= Jean-Marc Berthoud =

French theologian and author

Jean-Marc Berthoud (born 1939) is a Swiss theologian and author. He has published many books on modern and historical Christianity.

==Early life==
Jean-Marc Berthoud was born in 1939 in South Africa from Swiss missionary parents who originally hailed from Neuchâtel.

==Education==
Berthoud attended the University of the Witwatersrand in Johannesburg in the Republic of South Africa, where he obtained two Bachelors of Arts in History and English. He researched Colonial History at the Sorbonne and the University of London between 1960 and 1964.

==Biography==
In the spring of 1966, Berthoud converted to Christianity as a result of reading The Treatise on Scandals by John Calvin, after taking an eager interest in Calvin’s French style. He then abandoned a promising academic career. To support a large family, he worked as a gardener, then railroad porter, and finally as a part-time manual postal employee until retiring professionally in 2004.
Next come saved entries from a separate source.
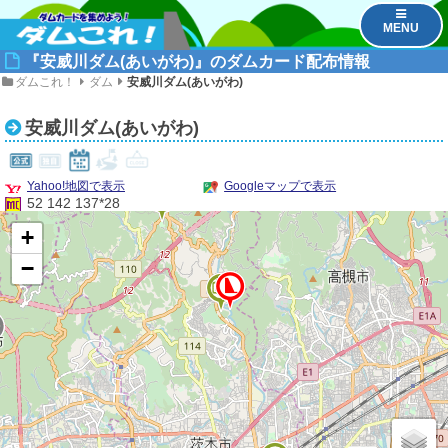
MENU
『安威川ダム(あいがわ)』のダムカード配布情報
ダムこれ！
ダム
安威川ダム(あいがわ)
安威川ダム(あいがわ)
Yahoo!地図で表示
Googleマップで表示
2
52 142 137*28
+
−
1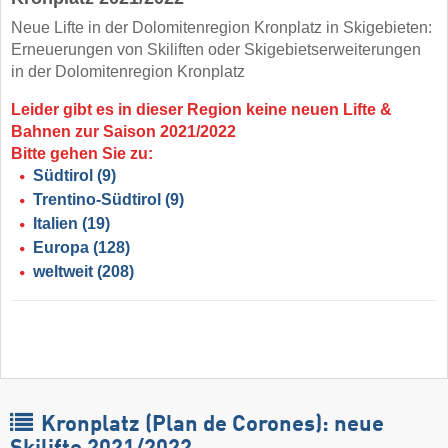
Neue Lifte in der Dolomitenregion Kronplatz in Skigebieten:
Erneuerungen von Skiliften oder Skigebietserweiterungen
in der Dolomitenregion Kronplatz
Leider gibt es in dieser Region keine neuen Lifte &
Bahnen zur Saison 2021/2022
Bitte gehen Sie zu:
Südtirol
(9)
Trentino-Südtirol
(9)
Italien
(19)
Europa
(128)
weltweit
(208)
Kronplatz (Plan de Corones): neue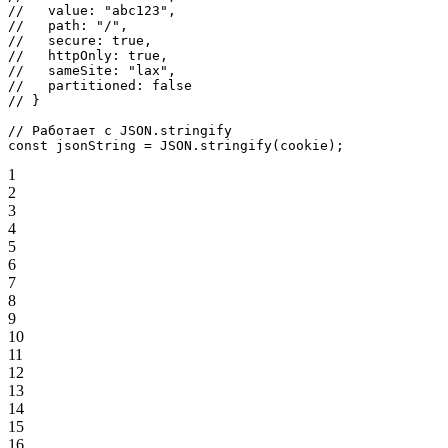
//   value: "abc123",
//   path: "/",
//   secure: true,
//   httpOnly: true,
//   sameSite: "lax",
//   partitioned: false
// }
// Работает с JSON.stringify
const
 jsonString
 =
 JSON
.
stringify
(cookie);
1
2
3
4
5
6
7
8
9
10
11
12
13
14
15
16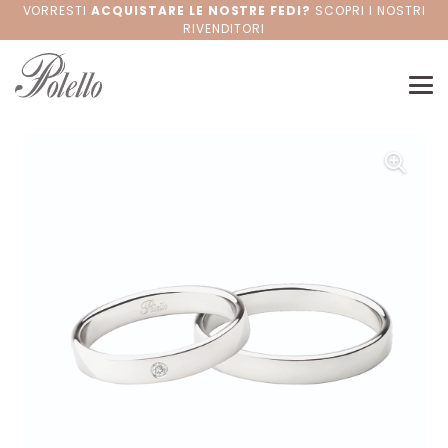
VORRESTI
ACQUISTARE LE NOSTRE FEDI?
SCOPRI I NOSTRI
RIVENDITORI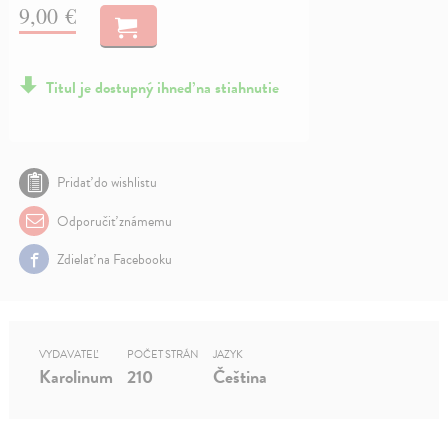
9,00 €
Titul je dostupný ihneď na stiahnutie
Pridať do wishlistu
Odporučiť známemu
Zdielať na Facebooku
VYDAVATEĽ
POČET STRÁN
JAZYK
Karolinum
210
Čeština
Berthoud has published more than thirteen books in French and has written one in English, a biography of French reformer Pierre Viret. At present, he is working on a detailed explanation of the Book of Revelation in the form of sermons. Among his unpublished works are a multiple-volume study of The Ten Commandments in Their Exposition throughout Scripture and a Commentary on Ezekiel 1 to 24. He is putting the final touches on a four-volume lecture series on The Covenantal History of the Church in the World, tracing the theme of God’s covenant, focusing particularly on God’s covenantal people and their relation to the life of the nations. He served for many years as editor of the reviews Résister et Construire and of Documentation Chrétienne. He presided over the Association Vaudoise de Parents Chrétiens and of the Association Création, Bible et Science, was the director of a collection of books, Messages, for the Éditions L’Age d’Homme, and ran a Christian bookshop, La Proue, for over twenty years.

Among other positions, Berthoud opposes abortion, advocates for creationism, and is a critic of dispensationalism.

Berthoud lives in Lausanne, Switzerland with his wife Rose-Marie. They have five children and eight grandchildren.